Design of dual stimuli responsive polymer modified magnetic nanoparticles for targeted anti-cancer drug delivery and enhanced MR imaging

Abstract

Herein, we report a strategic design of dual temperature and pH responsive polymer integrated magnetic nanohybrids comprising of smart block copolymers and mixed ferrite nanoparticles (MFNPs) for efficient anti-cancer drug delivery and magnetic resonance imaging (MRI). Citrate stabilized mixed ferrite nanoparticles (CA-MFNPs) were intelligently modified with the dual responsive polyethyleneimine (PEI) cross-linked Pluronic F127 copolymer via the EDC/NHS method. In order to accomplish cancer targeting and imaging capability, both the folic acid (FA) and rhodamine isothiocyanate (RITC) were tethered to the nanoparticles via intricate chemical approaches. These FA targeted nanohybrids were further entrapped with doxorubicin (DOX) and their release pattern was investigated. These DOX loaded FA targeted nanoparticles (DOX–FA–Poly-MFNPs) demonstrated high drug payload and encapsulation efficiency i.e. 4.6% and 92.0%, respectively.
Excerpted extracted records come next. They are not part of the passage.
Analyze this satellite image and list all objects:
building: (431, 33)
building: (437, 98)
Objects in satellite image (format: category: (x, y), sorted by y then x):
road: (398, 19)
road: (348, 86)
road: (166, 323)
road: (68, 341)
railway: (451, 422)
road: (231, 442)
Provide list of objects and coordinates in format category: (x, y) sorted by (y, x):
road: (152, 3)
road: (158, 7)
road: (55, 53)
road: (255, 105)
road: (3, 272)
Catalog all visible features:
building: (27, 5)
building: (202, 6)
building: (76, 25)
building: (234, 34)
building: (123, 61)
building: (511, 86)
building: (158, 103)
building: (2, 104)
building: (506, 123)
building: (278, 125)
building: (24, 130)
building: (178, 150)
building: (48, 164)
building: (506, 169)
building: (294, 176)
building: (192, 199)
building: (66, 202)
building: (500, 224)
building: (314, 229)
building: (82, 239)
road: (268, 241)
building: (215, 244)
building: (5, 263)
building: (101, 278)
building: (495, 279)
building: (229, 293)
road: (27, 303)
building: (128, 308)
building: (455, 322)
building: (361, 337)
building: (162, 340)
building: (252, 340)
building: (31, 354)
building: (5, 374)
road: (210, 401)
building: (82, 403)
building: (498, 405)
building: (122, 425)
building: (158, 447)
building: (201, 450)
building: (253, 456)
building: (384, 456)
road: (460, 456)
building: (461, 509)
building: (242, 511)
It is shown that at the lower pH/higher temperature i.e. acidic pH (5.0) and at body temperature (37 °C), the DOX–FA–Poly-MFNPs exhibited enhanced release of DOX (drug release value ∼53%) while retaining their stealthy structure under physiological conditions (drug release value ∼12%), exhibiting an apparent thermo/pH controlled drug release pattern. The folic acid receptor (FAR) specific endocytosis to cancer cells (human cervix adenocarcinoma i.e. HeLa) in comparison to normal immortalized keratinocytes (HaCaT) cells were demonstrated via fluorescence microscopy and magnetic resonance imaging (MRI). Furthermore, these DOX–FA–Poly-MFNPs displayed effective therapeutic activity evaluated by a cytotoxicity assay and cell cycle analysis in HeLa cells. Therefore, these dual responsive mixed ferrite nanoparticles may serve as promising theranostic agents for in vivo cancer therapy.